A typical writing day for me does not exist. I work as the graphic designer/secretary at The Fiddlehead 4 days a week (Monday - Thursday), which means Fridays and Saturdays are my days to get creative. The absolute necessity is to start off by brewing a pot of coffee after I’ve taken our dog outside for his first morning walk. I take the first cup (always the best) into my office and close the door. I will try to not look at Facebook or check my email and look through the latest drafts of some poems or through my notebook to see if something gets the poetic engines fired up to work on. Sometimes that works; if not, I will read a book. Throughout the week, after getting ready for work and helping my wife get our son off to school, there is a half hour between when she goes to work and when I go to work. I find sometimes that I can get super focused and do some good work (perhaps get a few lines or edit a poem-in-progress) in that limited space of time. Sometimes at night, after the kiddo is in bed, I can do the same for an hour or so, but this is often a more conducive time for editing.

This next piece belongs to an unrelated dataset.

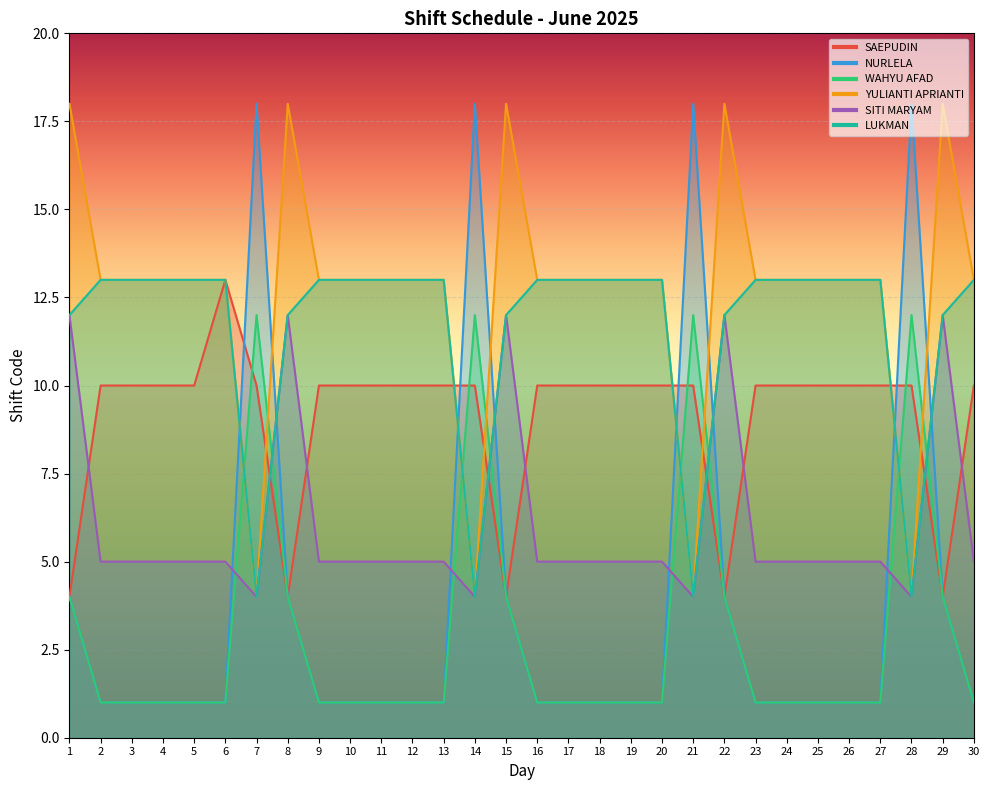

What is the minimum value shown in the chart?

1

PS – I sit in the chair my grandfather had as a foreman at the pulp and paper mill in my hometown of Dalhousie, NB
Ian LeTourneau is the author of Terminal Moraine (Thistledown, 2008) and the two chapbooks Defining Range (Gaspereau, 2006) and Core Sample (Frog Hollow, 2017). He lives in Fredericton, NB with his wife and son (and new dog), and is coming to the end of a two year term as the city’s inaugural Cultural Laureate.